By Brook Sabin
New figures obtained by 3 News reveal more than half of all calls to 111 aren't genuine emergencies.
Many of them are being made by accident or even by children, frustrating essential services.
In extreme cases, one person rang to get a cockroach removed. Another wanted urgent repairs to a wedding dress.
More than two-million calls are made to 111 each year.
When a call to 111 is first made, it goes to a Telecom operator.
But 1.1 million made to the operator each year aren't genuine emergencies.
“It's people having phones in their handbags, kids playing on their phone, customers hanging up,” says Tania Shackleton of Telecom. “They're the main reasons.”

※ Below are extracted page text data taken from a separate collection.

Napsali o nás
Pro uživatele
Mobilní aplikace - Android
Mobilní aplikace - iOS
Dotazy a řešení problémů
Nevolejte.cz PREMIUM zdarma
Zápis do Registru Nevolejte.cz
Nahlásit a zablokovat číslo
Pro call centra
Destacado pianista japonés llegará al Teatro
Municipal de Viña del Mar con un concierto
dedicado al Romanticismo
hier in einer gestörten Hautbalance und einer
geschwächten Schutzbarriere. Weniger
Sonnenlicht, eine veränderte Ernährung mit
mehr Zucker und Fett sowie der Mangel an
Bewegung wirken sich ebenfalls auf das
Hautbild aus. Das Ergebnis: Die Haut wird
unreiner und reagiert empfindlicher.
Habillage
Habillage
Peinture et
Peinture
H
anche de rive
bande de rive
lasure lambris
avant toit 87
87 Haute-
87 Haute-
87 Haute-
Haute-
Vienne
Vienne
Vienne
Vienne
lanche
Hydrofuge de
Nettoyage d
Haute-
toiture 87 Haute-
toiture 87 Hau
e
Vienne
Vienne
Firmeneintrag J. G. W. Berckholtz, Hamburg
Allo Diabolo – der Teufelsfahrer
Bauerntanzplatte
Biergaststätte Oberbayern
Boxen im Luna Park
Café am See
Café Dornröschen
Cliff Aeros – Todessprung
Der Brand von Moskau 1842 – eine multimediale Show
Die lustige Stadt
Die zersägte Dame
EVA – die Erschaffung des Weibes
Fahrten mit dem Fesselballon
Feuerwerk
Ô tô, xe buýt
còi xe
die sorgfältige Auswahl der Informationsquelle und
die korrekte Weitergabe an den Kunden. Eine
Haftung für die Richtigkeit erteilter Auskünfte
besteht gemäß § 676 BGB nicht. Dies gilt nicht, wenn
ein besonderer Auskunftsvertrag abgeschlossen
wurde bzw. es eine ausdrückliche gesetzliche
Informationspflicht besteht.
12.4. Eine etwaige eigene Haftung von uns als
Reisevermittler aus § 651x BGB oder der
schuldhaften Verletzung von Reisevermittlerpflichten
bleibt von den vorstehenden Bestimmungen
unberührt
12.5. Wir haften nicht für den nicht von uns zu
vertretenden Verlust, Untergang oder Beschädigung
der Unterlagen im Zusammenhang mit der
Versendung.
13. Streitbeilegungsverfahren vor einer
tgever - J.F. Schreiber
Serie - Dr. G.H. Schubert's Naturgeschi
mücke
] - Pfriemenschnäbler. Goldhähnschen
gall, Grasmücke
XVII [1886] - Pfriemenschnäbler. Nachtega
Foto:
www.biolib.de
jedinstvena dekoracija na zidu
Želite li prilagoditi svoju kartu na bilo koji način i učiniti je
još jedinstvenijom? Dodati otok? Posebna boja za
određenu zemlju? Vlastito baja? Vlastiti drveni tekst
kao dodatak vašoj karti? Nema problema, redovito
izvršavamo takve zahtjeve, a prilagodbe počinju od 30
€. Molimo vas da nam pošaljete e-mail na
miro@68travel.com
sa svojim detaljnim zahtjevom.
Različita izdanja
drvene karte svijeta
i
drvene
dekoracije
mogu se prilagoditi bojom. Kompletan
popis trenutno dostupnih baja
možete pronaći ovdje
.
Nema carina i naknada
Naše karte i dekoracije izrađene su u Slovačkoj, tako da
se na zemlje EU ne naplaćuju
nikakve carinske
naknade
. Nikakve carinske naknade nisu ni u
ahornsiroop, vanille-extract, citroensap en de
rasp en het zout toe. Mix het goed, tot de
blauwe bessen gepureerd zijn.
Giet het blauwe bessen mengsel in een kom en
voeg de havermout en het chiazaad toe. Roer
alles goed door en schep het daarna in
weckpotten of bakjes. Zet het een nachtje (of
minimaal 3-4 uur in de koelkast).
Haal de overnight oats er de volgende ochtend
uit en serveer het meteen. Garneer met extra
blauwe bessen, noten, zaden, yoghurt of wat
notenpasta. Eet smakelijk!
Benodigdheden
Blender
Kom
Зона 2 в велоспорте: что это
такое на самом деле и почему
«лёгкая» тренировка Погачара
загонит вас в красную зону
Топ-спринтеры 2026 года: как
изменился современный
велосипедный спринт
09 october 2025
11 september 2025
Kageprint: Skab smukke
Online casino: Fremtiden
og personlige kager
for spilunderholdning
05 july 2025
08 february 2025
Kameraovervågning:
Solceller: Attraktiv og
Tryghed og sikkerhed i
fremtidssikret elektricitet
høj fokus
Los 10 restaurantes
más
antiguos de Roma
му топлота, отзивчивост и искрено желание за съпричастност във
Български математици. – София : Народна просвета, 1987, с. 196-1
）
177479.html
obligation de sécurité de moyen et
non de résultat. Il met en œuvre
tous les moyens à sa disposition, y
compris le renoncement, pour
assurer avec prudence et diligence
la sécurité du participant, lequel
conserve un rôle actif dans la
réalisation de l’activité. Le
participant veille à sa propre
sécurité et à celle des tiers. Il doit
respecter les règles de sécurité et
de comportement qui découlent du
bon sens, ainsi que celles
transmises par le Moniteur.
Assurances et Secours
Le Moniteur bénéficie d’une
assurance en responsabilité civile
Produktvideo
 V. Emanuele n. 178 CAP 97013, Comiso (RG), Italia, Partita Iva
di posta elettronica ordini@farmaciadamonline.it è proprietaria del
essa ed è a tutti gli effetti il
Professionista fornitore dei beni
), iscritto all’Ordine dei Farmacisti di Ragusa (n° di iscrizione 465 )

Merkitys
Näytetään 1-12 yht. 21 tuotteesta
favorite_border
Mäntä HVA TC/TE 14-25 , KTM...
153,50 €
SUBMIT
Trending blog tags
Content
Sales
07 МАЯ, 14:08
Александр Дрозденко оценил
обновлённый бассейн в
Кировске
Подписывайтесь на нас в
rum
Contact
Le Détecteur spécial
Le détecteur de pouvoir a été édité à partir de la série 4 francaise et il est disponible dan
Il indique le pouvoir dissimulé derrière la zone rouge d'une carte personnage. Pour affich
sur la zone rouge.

When the seemingly genuine calls are passed onto emergency services, the non-emergencies continue.
Police regularly have people asking for directions, to remove bugs. They've even had one women ask for urgent repairs to a wedding dress.
Today a person called in from overseas wanting to know if they could bring a knife into the country.
A number are also pranks.
“We actually send officers around to visit people in their homes and advise them on the consequences of continually making those prank calls,” says police communications centre national manager superintendent Andy McGregor.
The ambulance service also gets prank calls.
“If we can't work out it is a prank call, we actually have to send around an ambulance,” says St John ambulance operations director Michael Brooks. “We can't risk that. That's when we get an ambulance turn out and find out it's some kids playing or there's a phone off the hook at the phone booth.”
The plea from emergency services is to keep 111 for genuine emergencies.
Those who repeatedly ignore that risk prosecution.